▼
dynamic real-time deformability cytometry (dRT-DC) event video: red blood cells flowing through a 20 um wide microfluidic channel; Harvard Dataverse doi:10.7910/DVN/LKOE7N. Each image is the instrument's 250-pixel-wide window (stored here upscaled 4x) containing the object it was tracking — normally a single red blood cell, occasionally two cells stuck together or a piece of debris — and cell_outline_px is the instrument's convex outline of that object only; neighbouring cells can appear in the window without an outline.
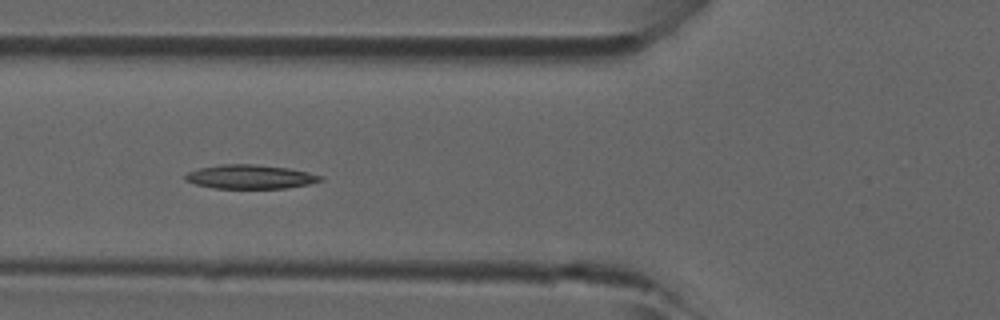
{"species": "common noctule bat (a hibernating species)", "species_latin": "Nyctalus noctula", "temperature_condition": "room temperature", "stored_images_in_passage": 5, "camera_frame_rate_fps": 3000, "um_per_image_px": 0.085, "animal": {"sex": "male", "forearm_length_mm": 52.5}, "frame": {"image": 1, "passage_image": 5, "time_ms": 1.333, "image_size_px": [1000, 320], "cell_outline_px": [[324, 180], [308, 184], [288, 188], [216, 188], [196, 184], [184, 180], [184, 176], [188, 172], [200, 168], [220, 164], [256, 164], [288, 168], [308, 172], [324, 176]], "centroid_in_image_um": [21.29, 15.02], "position_along_channel_um": 104.5, "area_um2": 18.9}}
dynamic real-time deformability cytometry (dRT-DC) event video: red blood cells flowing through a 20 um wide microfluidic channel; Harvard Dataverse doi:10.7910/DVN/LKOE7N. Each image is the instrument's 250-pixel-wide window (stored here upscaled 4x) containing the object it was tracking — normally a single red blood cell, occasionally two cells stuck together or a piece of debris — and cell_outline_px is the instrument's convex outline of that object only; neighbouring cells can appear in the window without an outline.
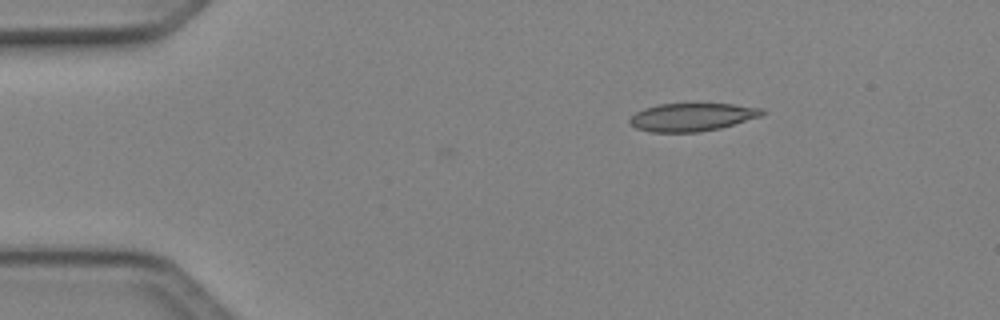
{"species": "Egyptian fruit bat (a non-hibernating species)", "species_latin": "Rousettus aegyptiacus", "temperature_condition": "cold", "stored_images_in_passage": 6, "camera_frame_rate_fps": 3000, "um_per_image_px": 0.085, "animal": {"sex": "female"}, "frame": {"image": 1, "passage_image": 6, "time_ms": 1.667, "image_size_px": [1000, 320], "cell_outline_px": [[764, 112], [760, 116], [720, 128], [700, 132], [652, 132], [636, 128], [628, 124], [628, 120], [636, 112], [644, 108], [660, 104], [732, 104], [764, 108]], "centroid_in_image_um": [58.79, 9.95], "position_along_channel_um": 26.2, "area_um2": 21.5}}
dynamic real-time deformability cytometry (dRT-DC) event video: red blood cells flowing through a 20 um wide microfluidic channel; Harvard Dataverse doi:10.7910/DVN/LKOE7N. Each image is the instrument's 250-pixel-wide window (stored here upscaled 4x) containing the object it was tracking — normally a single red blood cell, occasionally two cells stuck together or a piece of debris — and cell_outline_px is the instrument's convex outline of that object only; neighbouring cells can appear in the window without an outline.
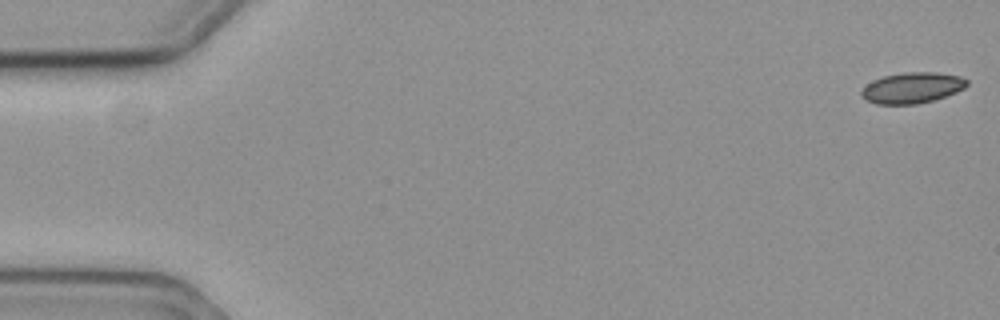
▲
■ **Your objective**
All of the data above should be transcribed verbatim, with pictures omitted.

■ **The output**
dynamic real-time deformability cytometry (dRT-DC) event video: red blood cells flowing through a 20 um wide microfluidic channel; Harvard Dataverse doi:10.7910/DVN/LKOE7N. Each image is the instrument's 250-pixel-wide window (stored here upscaled 4x) containing the object it was tracking — normally a single red blood cell, occasionally two cells stuck together or a piece of debris — and cell_outline_px is the instrument's convex outline of that object only; neighbouring cells can appear in the window without an outline.
{"species": "common noctule bat (a hibernating species)", "species_latin": "Nyctalus noctula", "temperature_condition": "room temperature", "stored_images_in_passage": 5, "camera_frame_rate_fps": 3000, "um_per_image_px": 0.085, "animal": {"sex": "male", "forearm_length_mm": 52.5}, "frame": {"image": 1, "passage_image": 5, "time_ms": 1.333, "image_size_px": [1000, 320], "cell_outline_px": [[324, 180], [308, 184], [288, 188], [216, 188], [196, 184], [184, 180], [184, 176], [188, 172], [200, 168], [220, 164], [256, 164], [288, 168], [308, 172], [324, 176]], "centroid_in_image_um": [21.29, 15.02], "position_along_channel_um": 104.5, "area_um2": 18.9}}
dynamic real-time deformability cytometry (dRT-DC) event video: red blood cells flowing through a 20 um wide microfluidic channel; Harvard Dataverse doi:10.7910/DVN/LKOE7N. Each image is the instrument's 250-pixel-wide window (stored here upscaled 4x) containing the object it was tracking — normally a single red blood cell, occasionally two cells stuck together or a piece of debris — and cell_outline_px is the instrument's convex outline of that object only; neighbouring cells can appear in the window without an outline.
{"species": "Egyptian fruit bat (a non-hibernating species)", "species_latin": "Rousettus aegyptiacus", "temperature_condition": "cold", "stored_images_in_passage": 6, "camera_frame_rate_fps": 3000, "um_per_image_px": 0.085, "animal": {"sex": "female"}, "frame": {"image": 1, "passage_image": 6, "time_ms": 1.667, "image_size_px": [1000, 320], "cell_outline_px": [[764, 112], [760, 116], [720, 128], [700, 132], [652, 132], [636, 128], [628, 124], [628, 120], [636, 112], [644, 108], [660, 104], [732, 104], [764, 108]], "centroid_in_image_um": [58.79, 9.95], "position_along_channel_um": 26.2, "area_um2": 21.5}}
dynamic real-time deformability cytometry (dRT-DC) event video: red blood cells flowing through a 20 um wide microfluidic channel; Harvard Dataverse doi:10.7910/DVN/LKOE7N. Each image is the instrument's 250-pixel-wide window (stored here upscaled 4x) containing the object it was tracking — normally a single red blood cell, occasionally two cells stuck together or a piece of debris — and cell_outline_px is the instrument's convex outline of that object only; neighbouring cells can appear in the window without an outline.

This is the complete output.